### Goal of the exercise
Skip the images; return every entry exactly.

[Stored data]
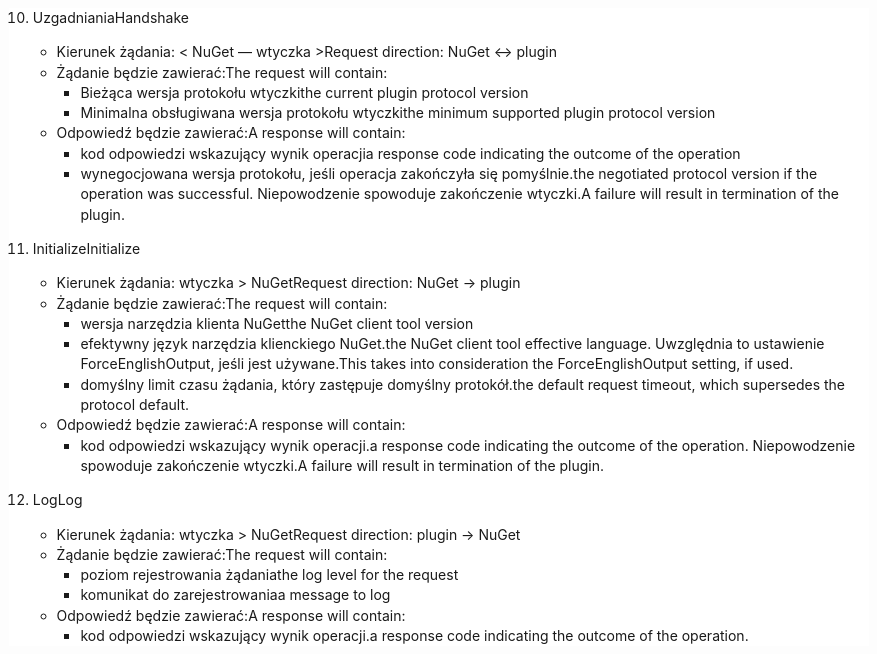 10.  <span data-ttu-id="9e1d2-284">Uzgadniania</span><span class="sxs-lookup"><span data-stu-id="9e1d2-284">Handshake</span></span>
     * <span data-ttu-id="9e1d2-285">Kierunek żądania: < NuGet — wtyczka ></span><span class="sxs-lookup"><span data-stu-id="9e1d2-285">Request direction:  NuGet <-> plugin</span></span>
     * <span data-ttu-id="9e1d2-286">Żądanie będzie zawierać:</span><span class="sxs-lookup"><span data-stu-id="9e1d2-286">The request will contain:</span></span>
         * <span data-ttu-id="9e1d2-287">Bieżąca wersja protokołu wtyczki</span><span class="sxs-lookup"><span data-stu-id="9e1d2-287">the current plugin protocol version</span></span>
         * <span data-ttu-id="9e1d2-288">Minimalna obsługiwana wersja protokołu wtyczki</span><span class="sxs-lookup"><span data-stu-id="9e1d2-288">the minimum supported plugin protocol version</span></span>
     * <span data-ttu-id="9e1d2-289">Odpowiedź będzie zawierać:</span><span class="sxs-lookup"><span data-stu-id="9e1d2-289">A response will contain:</span></span>
         * <span data-ttu-id="9e1d2-290">kod odpowiedzi wskazujący wynik operacji</span><span class="sxs-lookup"><span data-stu-id="9e1d2-290">a response code indicating the outcome of the operation</span></span>
         * <span data-ttu-id="9e1d2-291">wynegocjowana wersja protokołu, jeśli operacja zakończyła się pomyślnie.</span><span class="sxs-lookup"><span data-stu-id="9e1d2-291">the negotiated protocol version if the operation was successful.</span></span>  <span data-ttu-id="9e1d2-292">Niepowodzenie spowoduje zakończenie wtyczki.</span><span class="sxs-lookup"><span data-stu-id="9e1d2-292">A failure will result in termination of the plugin.</span></span>

11.  <span data-ttu-id="9e1d2-293">Initialize</span><span class="sxs-lookup"><span data-stu-id="9e1d2-293">Initialize</span></span>
     * <span data-ttu-id="9e1d2-294">Kierunek żądania: wtyczka > NuGet</span><span class="sxs-lookup"><span data-stu-id="9e1d2-294">Request direction:  NuGet -> plugin</span></span>
     * <span data-ttu-id="9e1d2-295">Żądanie będzie zawierać:</span><span class="sxs-lookup"><span data-stu-id="9e1d2-295">The request will contain:</span></span>
         * <span data-ttu-id="9e1d2-296">wersja narzędzia klienta NuGet</span><span class="sxs-lookup"><span data-stu-id="9e1d2-296">the NuGet client tool version</span></span>
         * <span data-ttu-id="9e1d2-297">efektywny język narzędzia klienckiego NuGet.</span><span class="sxs-lookup"><span data-stu-id="9e1d2-297">the NuGet client tool effective language.</span></span>  <span data-ttu-id="9e1d2-298">Uwzględnia to ustawienie ForceEnglishOutput, jeśli jest używane.</span><span class="sxs-lookup"><span data-stu-id="9e1d2-298">This takes into consideration the ForceEnglishOutput setting, if used.</span></span>
         * <span data-ttu-id="9e1d2-299">domyślny limit czasu żądania, który zastępuje domyślny protokół.</span><span class="sxs-lookup"><span data-stu-id="9e1d2-299">the default request timeout, which supersedes the protocol default.</span></span>
     * <span data-ttu-id="9e1d2-300">Odpowiedź będzie zawierać:</span><span class="sxs-lookup"><span data-stu-id="9e1d2-300">A response will contain:</span></span>
         * <span data-ttu-id="9e1d2-301">kod odpowiedzi wskazujący wynik operacji.</span><span class="sxs-lookup"><span data-stu-id="9e1d2-301">a response code indicating the outcome of the operation.</span></span>  <span data-ttu-id="9e1d2-302">Niepowodzenie spowoduje zakończenie wtyczki.</span><span class="sxs-lookup"><span data-stu-id="9e1d2-302">A failure will result in termination of the plugin.</span></span>

12.  <span data-ttu-id="9e1d2-303">Log</span><span class="sxs-lookup"><span data-stu-id="9e1d2-303">Log</span></span>
     * <span data-ttu-id="9e1d2-304">Kierunek żądania: wtyczka > NuGet</span><span class="sxs-lookup"><span data-stu-id="9e1d2-304">Request direction:  plugin -> NuGet</span></span>
     * <span data-ttu-id="9e1d2-305">Żądanie będzie zawierać:</span><span class="sxs-lookup"><span data-stu-id="9e1d2-305">The request will contain:</span></span>
         * <span data-ttu-id="9e1d2-306">poziom rejestrowania żądania</span><span class="sxs-lookup"><span data-stu-id="9e1d2-306">the log level for the request</span></span>
         * <span data-ttu-id="9e1d2-307">komunikat do zarejestrowania</span><span class="sxs-lookup"><span data-stu-id="9e1d2-307">a message to log</span></span>
     * <span data-ttu-id="9e1d2-308">Odpowiedź będzie zawierać:</span><span class="sxs-lookup"><span data-stu-id="9e1d2-308">A response will contain:</span></span>
         * <span data-ttu-id="9e1d2-309">kod odpowiedzi wskazujący wynik operacji.</span><span class="sxs-lookup"><span data-stu-id="9e1d2-309">a response code indicating the outcome of the operation.</span></span>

### Solution
 10.  <span data-ttu-id="9e1d2-284">Uzgadniania</span><span class="sxs-lookup"><span data-stu-id="9e1d2-284">Handshake</span></span>
     * <span data-ttu-id="9e1d2-285">Kierunek żądania: < NuGet — wtyczka ></span><span class="sxs-lookup"><span data-stu-id="9e1d2-285">Request direction:  NuGet <-> plugin</span></span>
     * <span data-ttu-id="9e1d2-286">Żądanie będzie zawierać:</span><span class="sxs-lookup"><span data-stu-id="9e1d2-286">The request will contain:</span></span>
         * <span data-ttu-id="9e1d2-287">Bieżąca wersja protokołu wtyczki</span><span class="sxs-lookup"><span data-stu-id="9e1d2-287">the current plugin protocol version</span></span>
         * <span data-ttu-id="9e1d2-288">Minimalna obsługiwana wersja protokołu wtyczki</span><span class="sxs-lookup"><span data-stu-id="9e1d2-288">the minimum supported plugin protocol version</span></span>
     * <span data-ttu-id="9e1d2-289">Odpowiedź będzie zawierać:</span><span class="sxs-lookup"><span data-stu-id="9e1d2-289">A response will contain:</span></span>
         * <span data-ttu-id="9e1d2-290">kod odpowiedzi wskazujący wynik operacji</span><span class="sxs-lookup"><span data-stu-id="9e1d2-290">a response code indicating the outcome of the operation</span></span>
         * <span data-ttu-id="9e1d2-291">wynegocjowana wersja protokołu, jeśli operacja zakończyła się pomyślnie.</span><span class="sxs-lookup"><span data-stu-id="9e1d2-291">the negotiated protocol version if the operation was successful.</span></span>  <span data-ttu-id="9e1d2-292">Niepowodzenie spowoduje zakończenie wtyczki.</span><span class="sxs-lookup"><span data-stu-id="9e1d2-292">A failure will result in termination of the plugin.</span></span>

11.  <span data-ttu-id="9e1d2-293">Initialize</span><span class="sxs-lookup"><span data-stu-id="9e1d2-293">Initialize</span></span>
     * <span data-ttu-id="9e1d2-294">Kierunek żądania: wtyczka > NuGet</span><span class="sxs-lookup"><span data-stu-id="9e1d2-294">Request direction:  NuGet -> plugin</span></span>
     * <span data-ttu-id="9e1d2-295">Żądanie będzie zawierać:</span><span class="sxs-lookup"><span data-stu-id="9e1d2-295">The request will contain:</span></span>
         * <span data-ttu-id="9e1d2-296">wersja narzędzia klienta NuGet</span><span class="sxs-lookup"><span data-stu-id="9e1d2-296">the NuGet client tool version</span></span>
         * <span data-ttu-id="9e1d2-297">efektywny język narzędzia klienckiego NuGet.</span><span class="sxs-lookup"><span data-stu-id="9e1d2-297">the NuGet client tool effective language.</span></span>  <span data-ttu-id="9e1d2-298">Uwzględnia to ustawienie ForceEnglishOutput, jeśli jest używane.</span><span class="sxs-lookup"><span data-stu-id="9e1d2-298">This takes into consideration the ForceEnglishOutput setting, if used.</span></span>
         * <span data-ttu-id="9e1d2-299">domyślny limit czasu żądania, który zastępuje domyślny protokół.</span><span class="sxs-lookup"><span data-stu-id="9e1d2-299">the default request timeout, which supersedes the protocol default.</span></span>
     * <span data-ttu-id="9e1d2-300">Odpowiedź będzie zawierać:</span><span class="sxs-lookup"><span data-stu-id="9e1d2-300">A response will contain:</span></span>
         * <span data-ttu-id="9e1d2-301">kod odpowiedzi wskazujący wynik operacji.</span><span class="sxs-lookup"><span data-stu-id="9e1d2-301">a response code indicating the outcome of the operation.</span></span>  <span data-ttu-id="9e1d2-302">Niepowodzenie spowoduje zakończenie wtyczki.</span><span class="sxs-lookup"><span data-stu-id="9e1d2-302">A failure will result in termination of the plugin.</span></span>

12.  <span data-ttu-id="9e1d2-303">Log</span><span class="sxs-lookup"><span data-stu-id="9e1d2-303">Log</span></span>
     * <span data-ttu-id="9e1d2-304">Kierunek żądania: wtyczka > NuGet</span><span class="sxs-lookup"><span data-stu-id="9e1d2-304">Request direction:  plugin -> NuGet</span></span>
     * <span data-ttu-id="9e1d2-305">Żądanie będzie zawierać:</span><span class="sxs-lookup"><span data-stu-id="9e1d2-305">The request will contain:</span></span>
         * <span data-ttu-id="9e1d2-306">poziom rejestrowania żądania</span><span class="sxs-lookup"><span data-stu-id="9e1d2-306">the log level for the request</span></span>
         * <span data-ttu-id="9e1d2-307">komunikat do zarejestrowania</span><span class="sxs-lookup"><span data-stu-id="9e1d2-307">a message to log</span></span>
     * <span data-ttu-id="9e1d2-308">Odpowiedź będzie zawierać:</span><span class="sxs-lookup"><span data-stu-id="9e1d2-308">A response will contain:</span></span>
         * <span data-ttu-id="9e1d2-309">kod odpowiedzi wskazujący wynik operacji.</span><span class="sxs-lookup"><span data-stu-id="9e1d2-309">a response code indicating the outcome of the operation.</span></span>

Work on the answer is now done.